If you’re interested in computer programming, you might be familiar with OCW’s extensive resources in the discipline, ranging from our introductory classes to the graduate courses offered by the Department of Electrical Engineering and Computer Science.

Sooner or later, students must face the reality that to do serious programming, design algorithms, or become a software engineer, they need to know some math.

What Kind of Math?

The kind presented in 6.042J Mathematics for Computer Science, whose Spring 2015 course has just been published on OCW. Taught by Professors Albert Meyer and Adam Chlipala, the course has an extensive array of content covering a wide variety of mathematical topics. 

Tutorials, Textbook, and Much More

Chief among these resources are 130 short tutorial videos created by Professor Meyer, who drew on more than a decade of teaching experience in the subject to create them. Ever an educational innovator, and one of the first instructors to flip his classroom at MIT, Professor Meyer put his Spring 2015 course content on Residential MITx, MIT’s version of the Open edX platform. MIT students watched the videos via the online platform before coming to class, where they worked in teams to solve problems.

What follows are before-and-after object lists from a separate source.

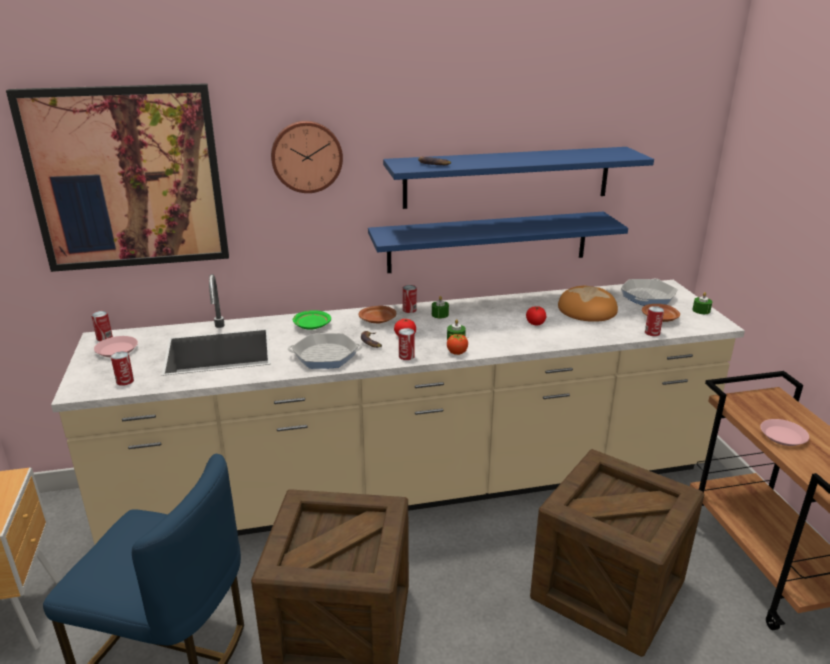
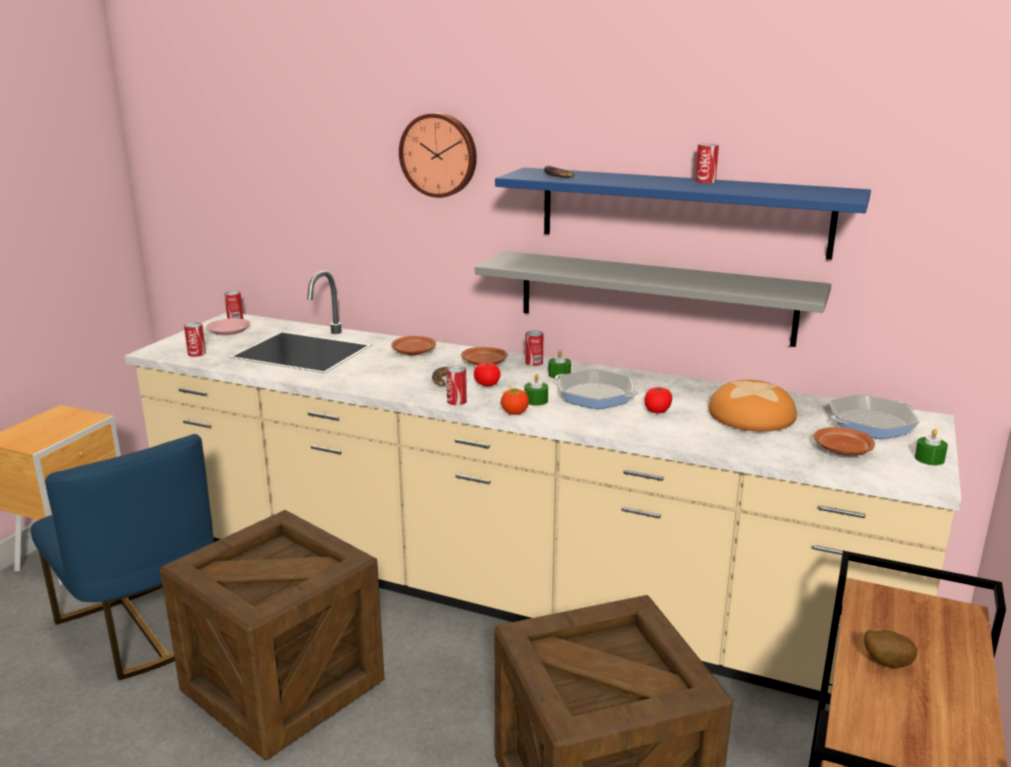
camera: 35 degrees right, 5 degrees down
picture [6,83,229,272] -> none
frying pan [288,333,362,369] -> frying pan moved to [555,369,639,409]
green plate [293,310,331,330] -> brown plate [391,336,436,355]
blue shelf [368,211,628,273] -> grey shelf [475,251,831,347]
can [645,306,664,336] -> can moved to [695,144,719,183]
pink plate [760,419,809,446] -> potato [864,630,917,668]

Screengrabs of video player, with interactive text transcript below, and interactive questions, with horizontal navigation bar above.

A sequence of two OCW pages from 6.042J. Left: Tutorial video, with interactive text transcript. Right: A pair of interactive questions that come after the video.

Now on OCW, the video tutorials are presented in the same sequential fashion, interspersed with brief interactive questions that allow you to check your understanding, over four learning units.

The in-class questions are also included on the course site, in a table showing the relevant video tutorial for each one, so you can get the same background that MIT students had when they were asked to face these challenges.

The entire course textbook is also available for free and can be downloaded.

All the non-video resources for the course are gathered together in a handy course index, so you can see in one place which resource aligns with which for each week of the semester, including the problem sets and exams.

Other Versions, Other Resources

The Spring 2015 course site is but the latest version of 6.042J to be published on OCW. Math enthusiasts can find more excitement in a Fall 2010 version taught by Professor Tom Leighton and Dr. Marten van Dijk (which features full video lectures), and a Fall 2005 version, co-taught by Professor Meyer and Professor Ronitt Rubenfield, that has solutions for its in-class problems, problem sets, and exams.

It all adds up to a very logical conclusion: OCW’s suite of 6.042J course sites is awesome!